GIVEN RECORDS START
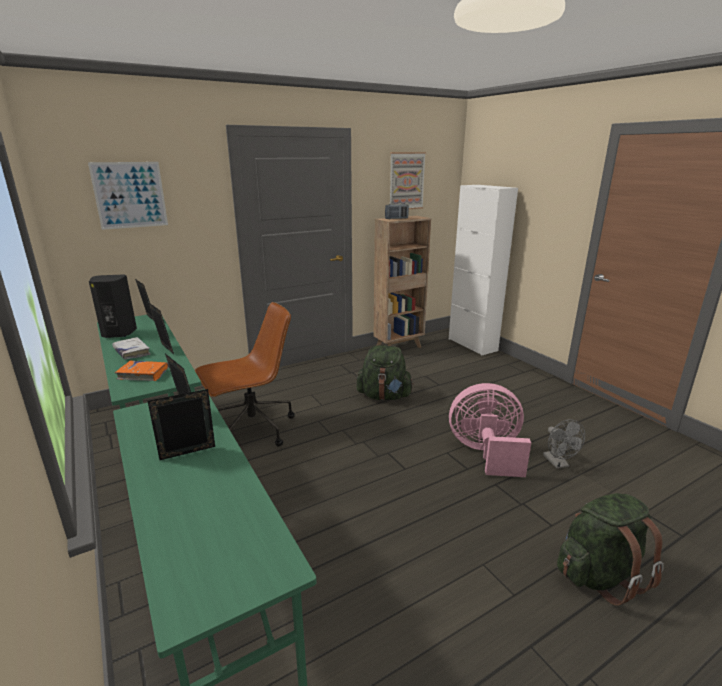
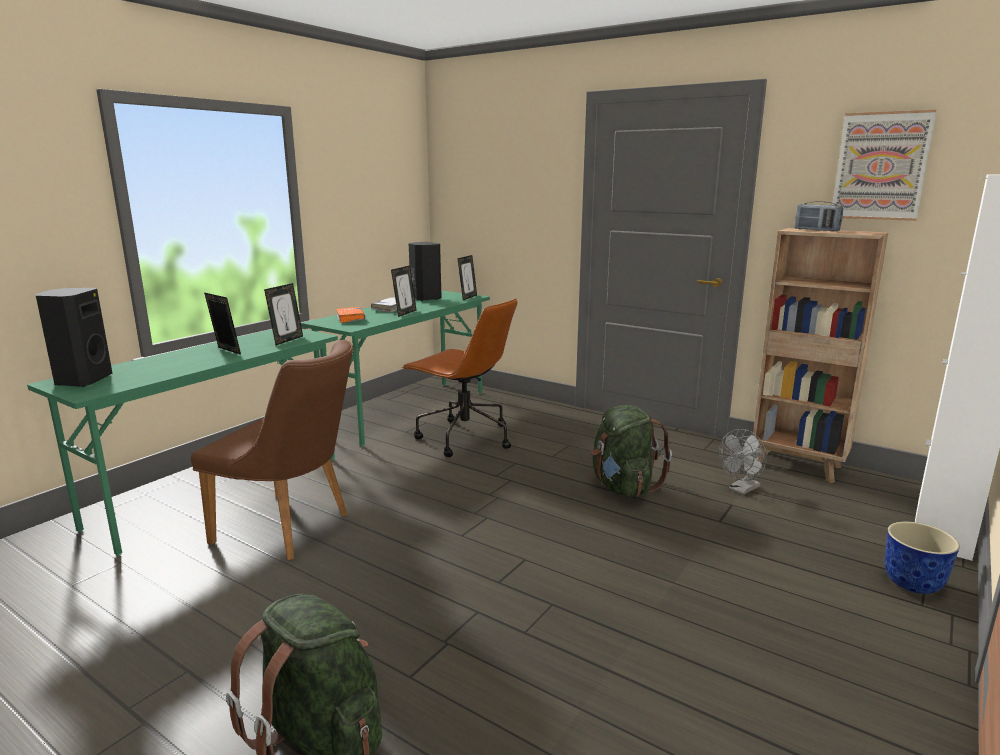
camera: 65 degrees right, 5 degrees down
(130, 195) = (489, 171): picture -> none
(205, 580) = (82, 381): none -> black speaker
(341, 556) = (292, 529): none -> brown chair
(486, 453) = (552, 593): pink fan -> none
(509, 367) = (912, 583): none -> planter
(558, 463) = (590, 676): grey fan -> grey fan (741, 490)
GIVEN RECORDS END
* WHAT NEEDS TO BE DONE: Output the data verbatim, images excluded.

* PROBLEM SOLUTION:
camera: 65 degrees right, 5 degrees down
(130, 195) = (489, 171): picture -> none
(205, 580) = (82, 381): none -> black speaker
(341, 556) = (292, 529): none -> brown chair
(486, 453) = (552, 593): pink fan -> none
(509, 367) = (912, 583): none -> planter
(558, 463) = (590, 676): grey fan -> grey fan (741, 490)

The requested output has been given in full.